It seems, sometimes, that human history has a parallel with English law, which is that any idea that becomes popular is presumed brilliant, and the onus of proving otherwise falls on anyone who disagrees.
A telling example would be Milton Friedman’s insistence that all free markets are not just benign but benevolent:
Government, he believed, cannot exist without compromising the freedom of markets and reducing their benevolence and government must therefore be evil.
Some socialist goody-goodies [e.g. any person more than one micron to the left of Genghis Kahn] only demand government intervention in markets because they want to guarantee equal outcomes, according to Friedman.
That is, not only should every person be ensured a start in every race in life’s Olympics, but they should also be guaranteed an equal-first place prize.
Not only will this not work, said Friedman, it’s counter-productive to try.
His best selling book Free to Choose was a monumental success, in part because it is rare for any book about economics to set out its arguments in such a straightforward and accessible style. The book stresses, more than the clip above does, his assertion that progressives want equal outcomes, not just equal opportunities. Friedman was as careful in his choice of arguments as the best of us. He was also always very adept at deflecting questions by reframing them before he answered.
Although I won’t be around for it, I do anticipate that 100 years from now history students will read of Friedman’s 20th Century influence and power, especially his work for the IMF, and conclude that our generations were gullible and backwards, or that his theories were given a little too much credence to be morally acceptable.
What is less certain, but I think, quite possible, is that time will show the current worldwide popularity of privatisation is another idea best described as “monumentally misguided“.
- The proper purpose of a political /economic system is to provide the best possible result for the greatest number of people.
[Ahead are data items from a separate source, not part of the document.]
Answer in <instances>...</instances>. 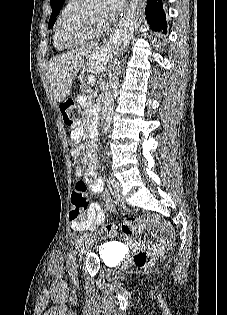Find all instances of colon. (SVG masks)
<instances>
[{
	"mask_svg": "<svg viewBox=\"0 0 227 315\" xmlns=\"http://www.w3.org/2000/svg\"><path fill=\"white\" fill-rule=\"evenodd\" d=\"M63 120L66 125L71 126L75 123L79 110L77 105L70 99L63 101L60 105ZM89 200L87 198V187L83 180H78L71 192L70 219L85 220L89 210ZM156 221L152 215L142 218L117 219L116 223H109L98 230L102 237H112L118 231L124 234H140ZM134 264L139 269H144L153 264L154 257L146 252H138L134 255Z\"/></svg>",
	"mask_w": 227,
	"mask_h": 315,
	"instance_id": "colon-1",
	"label": "colon"
}]
</instances>
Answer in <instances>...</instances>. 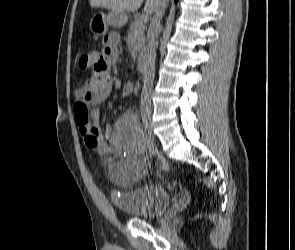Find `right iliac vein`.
Listing matches in <instances>:
<instances>
[{"mask_svg":"<svg viewBox=\"0 0 295 250\" xmlns=\"http://www.w3.org/2000/svg\"><path fill=\"white\" fill-rule=\"evenodd\" d=\"M143 124H144V127L147 131L150 132L152 130V123L147 117L143 118Z\"/></svg>","mask_w":295,"mask_h":250,"instance_id":"obj_1","label":"right iliac vein"}]
</instances>
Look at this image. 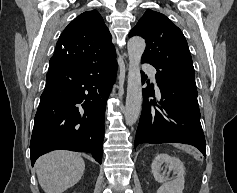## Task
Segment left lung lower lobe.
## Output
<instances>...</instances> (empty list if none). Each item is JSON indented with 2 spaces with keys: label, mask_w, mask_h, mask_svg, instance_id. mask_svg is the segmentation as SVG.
<instances>
[{
  "label": "left lung lower lobe",
  "mask_w": 237,
  "mask_h": 193,
  "mask_svg": "<svg viewBox=\"0 0 237 193\" xmlns=\"http://www.w3.org/2000/svg\"><path fill=\"white\" fill-rule=\"evenodd\" d=\"M141 73L144 83L147 76ZM156 82L161 92L160 101L148 100V97H154L153 85L143 89V108L135 147L141 143L175 142L193 145L206 156L196 84L159 73L156 74Z\"/></svg>",
  "instance_id": "obj_1"
}]
</instances>
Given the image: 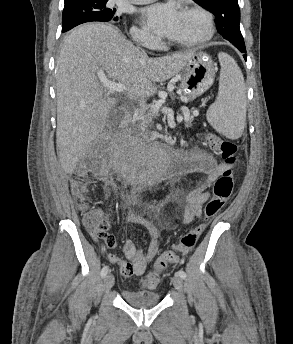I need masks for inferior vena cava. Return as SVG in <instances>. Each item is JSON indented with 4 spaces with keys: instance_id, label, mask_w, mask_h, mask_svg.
<instances>
[{
    "instance_id": "inferior-vena-cava-1",
    "label": "inferior vena cava",
    "mask_w": 293,
    "mask_h": 344,
    "mask_svg": "<svg viewBox=\"0 0 293 344\" xmlns=\"http://www.w3.org/2000/svg\"><path fill=\"white\" fill-rule=\"evenodd\" d=\"M133 39L136 40V41H138V40L140 39V36H139L138 34H134V35H133Z\"/></svg>"
}]
</instances>
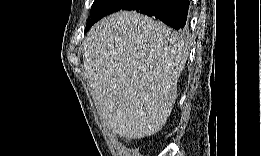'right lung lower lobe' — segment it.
<instances>
[{
	"mask_svg": "<svg viewBox=\"0 0 261 156\" xmlns=\"http://www.w3.org/2000/svg\"><path fill=\"white\" fill-rule=\"evenodd\" d=\"M189 0H131L121 10H134L155 17L179 30L186 26Z\"/></svg>",
	"mask_w": 261,
	"mask_h": 156,
	"instance_id": "1",
	"label": "right lung lower lobe"
}]
</instances>
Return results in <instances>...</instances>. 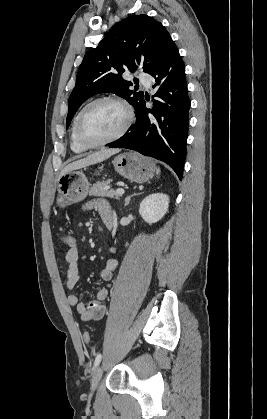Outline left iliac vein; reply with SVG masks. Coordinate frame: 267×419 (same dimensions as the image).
I'll use <instances>...</instances> for the list:
<instances>
[{"label":"left iliac vein","instance_id":"1","mask_svg":"<svg viewBox=\"0 0 267 419\" xmlns=\"http://www.w3.org/2000/svg\"><path fill=\"white\" fill-rule=\"evenodd\" d=\"M102 373H103V366L100 365L95 369L93 373V377L91 380V392H94L97 389Z\"/></svg>","mask_w":267,"mask_h":419}]
</instances>
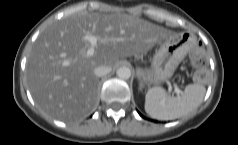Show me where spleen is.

- Capitalism and the free market are the most efficient ways available of sharing around scarce resources.
- Although capitalism and free markets are efficient, they are far from perfect. [think drug trafficking].
- Some government interference in the market place is necessary.
- Some government interference just makes things worse.
- Sometimes governments should just mind their own bloody business.
This is probably what most people believe. Where we might disagree is in how to achieve our goals, or where to draw a line between government and government-free policies.
Two of the very important assumptions [amongst many] on which much economic theory rests:
- Everyone who buys or sells makes rational decisions ; and
- Everyone who buys or sells has perfect information.
My gut reaction to the first of these is ROFLMAO, but the ‘perfect information’ assumption can provide a clue to when it is appropriate for a government to interfere.
When Adam Smith first wrote The Wealth of Nations - the bible by which Milton Freidman swore - he was writing at the beginning of the industrial revolution. In the 1770s, even Smith didn’t have perfect information about how the industrial revolution was panning out, but he quite reasonably believed if someone went to the market and bought a cheese which was no good, then it served him right. Let the buyer beware.
But when it comes to a modern car, or computer, or even a house, 250 years after Smith’s era it would be silly to expect everyone to have perfect information. Consumer protection helps to level the playing field a little, bridging the gap between the original theory of free markets, and today's reality.
To be fair to Friedman, he wasn’t totally indifferent to social inequalities; it’s likely he really believed his own theory that the more we leave the market alone, the better off everyone will be.
Traditionally, we place conservatives on the right of the political spectrum. Traditionally, conservatives don’t like to meddle in economics or human affairs, believing that when the time is right change will come and there is no need to force matters. The smaller the government’s power and influence the better.
In some countries more than in others, the right is also synonymous with religious conservatism. If I were to hazard some guesses about why, some of the following ideas might rate a mention:
- Freedom of religion means governments should not be deciding what is right or wrong, for that is the Lord's job;
- Fundamentalists resent paying taxes to a government full of godless people;
- Fundamentalists resent subsidising godless lifestyles [e.g. supporting single mums and therefore encouraging careless promiscuity];
- Communism means even more government than capitalism does - tsk tsk tsk;
- The Russian model of Communism, as practised in the 20th Century, was not just godless but brutal - it also left people without basic, day to day goods and services;
- The good thing about waiting for change rather than wanting to push for it is that there's no need to question anything, or allow shades of grey to complicate matters. Claims like those of the Tea Party leaders, that God himself abhors big government, shift the burden of proof to those with more liberal inclinations;*
- Socialism is a Jewish [i.e. Anti-Christian] doctrine **
* to oversimplify: Christians from a range of different 'churches' can agree that God [i.e. Christ] exists and might also agree government should be small. On the other hand, people who tend to the left tend to disagree about everything amongst themselves, e.g. is this problem caused by class exploitation, racism, or sexism? They might agree in general terms on goals but different priorities or isms prevent them from speaking with a united voice against the very values and attitudes they all want to change.
**please don't shoot this messenger!